- What is expected -
Starting at the first line of the entries below, output every line exactly, up to and including the line with "[65,154,108,166] -What ->".

╭─ Records for this task

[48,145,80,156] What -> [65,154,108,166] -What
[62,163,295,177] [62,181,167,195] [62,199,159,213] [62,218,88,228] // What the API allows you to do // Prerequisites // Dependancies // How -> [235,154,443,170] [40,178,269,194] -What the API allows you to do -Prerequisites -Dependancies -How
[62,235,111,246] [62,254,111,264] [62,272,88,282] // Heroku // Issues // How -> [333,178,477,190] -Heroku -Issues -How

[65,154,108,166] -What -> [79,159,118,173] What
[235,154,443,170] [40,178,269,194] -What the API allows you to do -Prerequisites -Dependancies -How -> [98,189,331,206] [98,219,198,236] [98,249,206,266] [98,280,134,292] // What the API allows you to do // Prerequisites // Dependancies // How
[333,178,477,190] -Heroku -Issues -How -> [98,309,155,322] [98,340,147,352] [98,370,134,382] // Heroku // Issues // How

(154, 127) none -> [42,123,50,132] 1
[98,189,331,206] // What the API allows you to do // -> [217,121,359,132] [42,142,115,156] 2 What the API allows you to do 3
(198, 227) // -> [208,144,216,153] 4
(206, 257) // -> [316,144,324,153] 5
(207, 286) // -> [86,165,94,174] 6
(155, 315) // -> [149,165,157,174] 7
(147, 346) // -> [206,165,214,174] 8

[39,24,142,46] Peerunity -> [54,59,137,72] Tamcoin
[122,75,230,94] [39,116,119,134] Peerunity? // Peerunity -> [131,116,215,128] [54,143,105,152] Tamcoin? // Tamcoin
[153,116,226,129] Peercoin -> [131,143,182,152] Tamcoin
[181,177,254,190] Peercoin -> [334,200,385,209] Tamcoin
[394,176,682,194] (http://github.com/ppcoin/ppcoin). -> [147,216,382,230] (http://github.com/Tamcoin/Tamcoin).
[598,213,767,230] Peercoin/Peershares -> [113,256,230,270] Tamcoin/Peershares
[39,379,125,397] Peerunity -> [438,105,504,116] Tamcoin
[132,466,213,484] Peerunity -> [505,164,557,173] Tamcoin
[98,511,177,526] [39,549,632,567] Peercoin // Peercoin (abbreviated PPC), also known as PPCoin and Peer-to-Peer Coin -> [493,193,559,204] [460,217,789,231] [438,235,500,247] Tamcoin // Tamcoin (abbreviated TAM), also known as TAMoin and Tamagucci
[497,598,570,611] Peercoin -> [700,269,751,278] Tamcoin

╰─

- Answer section -
[48,145,80,156] What -> [65,154,108,166] -What
[62,163,295,177] [62,181,167,195] [62,199,159,213] [62,218,88,228] // What the API allows you to do // Prerequisites // Dependancies // How -> [235,154,443,170] [40,178,269,194] -What the API allows you to do -Prerequisites -Dependancies -How
[62,235,111,246] [62,254,111,264] [62,272,88,282] // Heroku // Issues // How -> [333,178,477,190] -Heroku -Issues -How

[65,154,108,166] -What -> [79,159,118,173] What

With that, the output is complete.